Begin Given text

Step 2: Run Steered MD

After system building completes:

cd CDK2-CVT313/GMX_PROLIG_MD
bash run_smd.sh

This performs:

  1. Energy minimization
  2. NVT equilibration (heating to 300 K)
  3. NPT equilibration (pressure coupling)
  4. Steered MD: pulls the ligand out of the ATP-binding pocket along +Z at constant velocity

The SMD trajectory shows the ligand progressively leaving the binding site.


Step 3: Run Umbrella Sampling

bash run_umbrella.sh

This extracts configurations from the SMD trajectory at regular intervals (default 0.12 nm spacing) and runs restrained simulations at each window.

For cluster submission, umbrella windows are independent and can be parallelized:

#!/bin/bash
#SBATCH --job-name=CDK2_umbrella
#SBATCH --array=0-39
#SBATCH --gres=gpu:1
#SBATCH --cpus-per-task=8
#SBATCH --time=24:00:00

module load gromacs/2024.3

cd CDK2-CVT313/GMX_PROLIG_MD/umbrella/window_${SLURM_ARRAY_TASK_ID}
gmx mdrun -deffnm umbrella -v -ntmpi 1 -ntomp 8 -nb gpu -bonded gpu -pme gpu

Step 4: WHAM Analysis

After all umbrella windows complete:

bash run_wham.sh

This runs the Weighted Histogram Analysis Method to reconstruct the PMF profile from the biased simulations. The output includes:

  • PMF profile: Free energy as a function of the reaction coordinate (COM distance)

End Given text
Begin Records shown

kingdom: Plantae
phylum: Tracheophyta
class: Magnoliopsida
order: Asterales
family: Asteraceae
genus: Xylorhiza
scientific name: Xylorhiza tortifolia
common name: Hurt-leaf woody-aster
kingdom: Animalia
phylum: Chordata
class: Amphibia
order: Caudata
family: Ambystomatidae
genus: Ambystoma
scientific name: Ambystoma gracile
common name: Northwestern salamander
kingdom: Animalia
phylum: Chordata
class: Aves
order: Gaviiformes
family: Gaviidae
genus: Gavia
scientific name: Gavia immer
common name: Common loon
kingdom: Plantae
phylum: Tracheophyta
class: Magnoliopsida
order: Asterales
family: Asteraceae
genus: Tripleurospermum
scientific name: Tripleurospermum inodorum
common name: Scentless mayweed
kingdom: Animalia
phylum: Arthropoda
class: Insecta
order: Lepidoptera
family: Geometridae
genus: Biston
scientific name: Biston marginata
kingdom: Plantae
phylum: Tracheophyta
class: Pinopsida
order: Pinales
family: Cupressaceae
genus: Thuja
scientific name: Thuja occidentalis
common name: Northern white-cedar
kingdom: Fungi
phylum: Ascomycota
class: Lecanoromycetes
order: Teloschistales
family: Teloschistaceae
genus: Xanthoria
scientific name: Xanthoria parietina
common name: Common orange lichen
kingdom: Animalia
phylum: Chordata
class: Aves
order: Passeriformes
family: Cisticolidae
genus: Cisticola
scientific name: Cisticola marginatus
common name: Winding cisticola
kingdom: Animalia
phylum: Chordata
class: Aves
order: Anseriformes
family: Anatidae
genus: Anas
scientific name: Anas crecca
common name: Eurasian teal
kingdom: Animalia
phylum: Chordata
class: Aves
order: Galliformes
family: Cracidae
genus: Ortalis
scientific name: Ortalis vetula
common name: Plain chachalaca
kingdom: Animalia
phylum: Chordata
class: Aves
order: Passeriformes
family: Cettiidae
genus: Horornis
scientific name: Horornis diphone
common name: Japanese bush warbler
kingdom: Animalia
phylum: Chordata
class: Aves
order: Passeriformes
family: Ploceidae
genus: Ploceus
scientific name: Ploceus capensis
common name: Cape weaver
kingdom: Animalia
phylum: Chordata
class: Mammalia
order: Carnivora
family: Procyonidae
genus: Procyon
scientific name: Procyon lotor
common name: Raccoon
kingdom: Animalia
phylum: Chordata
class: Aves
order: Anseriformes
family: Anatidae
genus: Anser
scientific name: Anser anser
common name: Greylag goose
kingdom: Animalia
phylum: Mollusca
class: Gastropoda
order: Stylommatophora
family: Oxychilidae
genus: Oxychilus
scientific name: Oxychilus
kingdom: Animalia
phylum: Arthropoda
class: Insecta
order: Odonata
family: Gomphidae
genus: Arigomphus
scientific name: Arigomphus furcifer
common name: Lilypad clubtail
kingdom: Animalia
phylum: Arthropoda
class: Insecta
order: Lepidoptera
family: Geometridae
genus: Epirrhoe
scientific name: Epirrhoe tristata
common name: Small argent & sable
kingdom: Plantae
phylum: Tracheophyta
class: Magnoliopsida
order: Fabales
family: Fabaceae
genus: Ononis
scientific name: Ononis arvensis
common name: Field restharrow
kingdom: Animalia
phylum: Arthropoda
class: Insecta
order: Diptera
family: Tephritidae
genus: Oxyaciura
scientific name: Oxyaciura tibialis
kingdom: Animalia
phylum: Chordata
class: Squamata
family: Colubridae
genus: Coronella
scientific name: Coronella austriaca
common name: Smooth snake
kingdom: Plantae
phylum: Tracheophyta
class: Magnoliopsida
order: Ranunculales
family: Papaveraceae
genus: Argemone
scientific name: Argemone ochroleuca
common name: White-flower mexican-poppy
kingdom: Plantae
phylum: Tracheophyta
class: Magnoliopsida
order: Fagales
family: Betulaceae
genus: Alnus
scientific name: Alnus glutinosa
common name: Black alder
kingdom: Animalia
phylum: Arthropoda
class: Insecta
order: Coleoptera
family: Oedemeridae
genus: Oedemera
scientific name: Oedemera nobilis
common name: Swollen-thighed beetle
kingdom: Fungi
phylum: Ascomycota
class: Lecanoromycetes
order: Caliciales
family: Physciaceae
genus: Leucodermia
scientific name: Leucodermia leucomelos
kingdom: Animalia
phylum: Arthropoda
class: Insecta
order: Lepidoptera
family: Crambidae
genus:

End Records shown

**Written problem 1:** According to the umbrella sampling guide, what default spacing is used when extracting configurations from the SMD trajectory?
**Written problem 2:** Reproduce the umbrella sampling guide word for word, starting at "After all umbrella" and ending at "coordinate (COM distance)".
**Written problem 3:** Pick up the umbrella sampling guide after its last line and keep writing.
The rows have no connection to the umbrella sampling guide.

**Exercise result 1:** The default spacing is 0.12 nm.

**Exercise result 2:**
After all umbrella windows complete:

bash run_wham.sh

This runs the Weighted Histogram Analysis Method to reconstruct the PMF profile from the biased simulations. The output includes:

  • PMF profile: Free energy as a function of the reaction coordinate (COM distance)

**Exercise result 3:**
  • Histogram overlap: Verifies sufficient sampling between adjacent windows
  • Bootstrap errors: Statistical uncertainty from resampling

Checking Results

Verify Histogram Overlap

gmx wham -hist -f pullf-files.dat -it tpr-files.dat
xmgrace histo.xvg

Adjacent histograms should overlap significantly. Gaps indicate insufficient sampling - decrease --umbrella-spacing or increase --umbrella-time.

Inspect the PMF Profile

xmgrace profile.xvg

A well-converged PMF should show:

  • A deep minimum at the bound state (short COM distance)
  • A smooth rise as the ligand leaves the pocket
  • A plateau at large distances (bulk solvent)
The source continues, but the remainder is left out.